Calumet, Clinton, et nous avançons, nous le savons, vers le village de la frontière, qui nous libèrera, nous, d’un pays assez stérile, et vous, de paragraphes inintéressants sur un État ennuyeux que nous avons traversé au plus vite, dans la mesure où ses dimensions le permettaient.

D’ailleurs, la fin de l’Oklahoma n’a plus grand chose à voir avec l’Oklahoma, et l’Oklahoma commence à être beau lorsqu’il finit de ressembler à l’Oklahoma - c’est-à-dire quand on arrive au voisinage du Texas. La terre rougit, la végétation est celle, peu à peu, de climats plus secs, moins abondante ; les bras des poteaux électriques (du télégraphe ?) tendent leurs longs fils au-dessus de tout cela.

         On le sent, on est sorti du vert Midwest. On a échappé, aussi, à sa platitude. Les premiers ranchs dressent leur porche de bois à l’entrée d’un champ dont on ne voit pas l’autre extrémité. Sur une camionnette des années 50 ou 60 (je laisse aux connaisseurs le soin de me contredire), carrosserie tout arrondie, vert amande et blanc crème avec un coffre ouvert garni de planches, on a peint : White Dog – « come for the view, stay for the food ! »

Cette zone, pleine du charme du pré-Texas qu’elle est, appelons-la Mexicoma, comme dans la chanson du même titre de Tim McGraw qui en rend très bien l’esprit (encore ce talent actuel des Okies pour la musique country).

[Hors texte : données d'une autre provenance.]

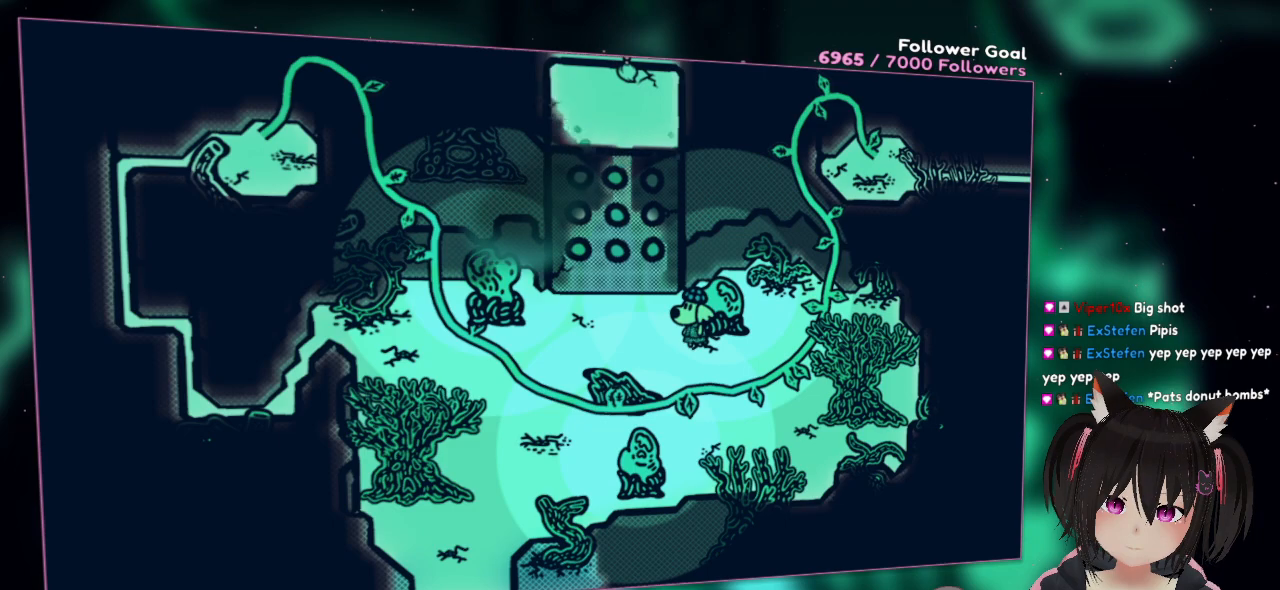
{"buttons": ["R2"], "left_stick": "center", "right_stick": "center", "events": []}
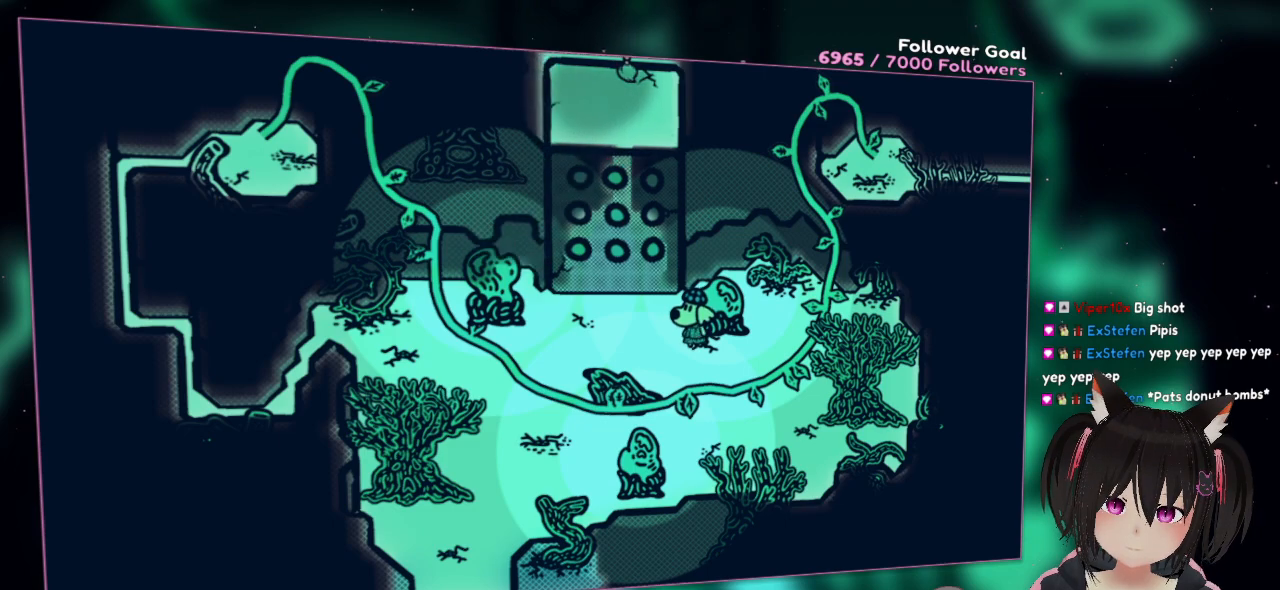
{"buttons": ["R2"], "left_stick": "center", "right_stick": "center", "events": []}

Nos photos vous montreront des insectes disproportionnés, des camions colossaux et des horizons sans fin, signes annonciateurs du Texas, terre d’épopée et de grands mythes, une des âmes des États-Unis d’Amérique dans leur sens le plus profond et le plus authentique des termes, dont la conquête allait commencer, pour nous, dans la petitesse de la demi-bourgade oubliée, presque abandonnée, de Texola.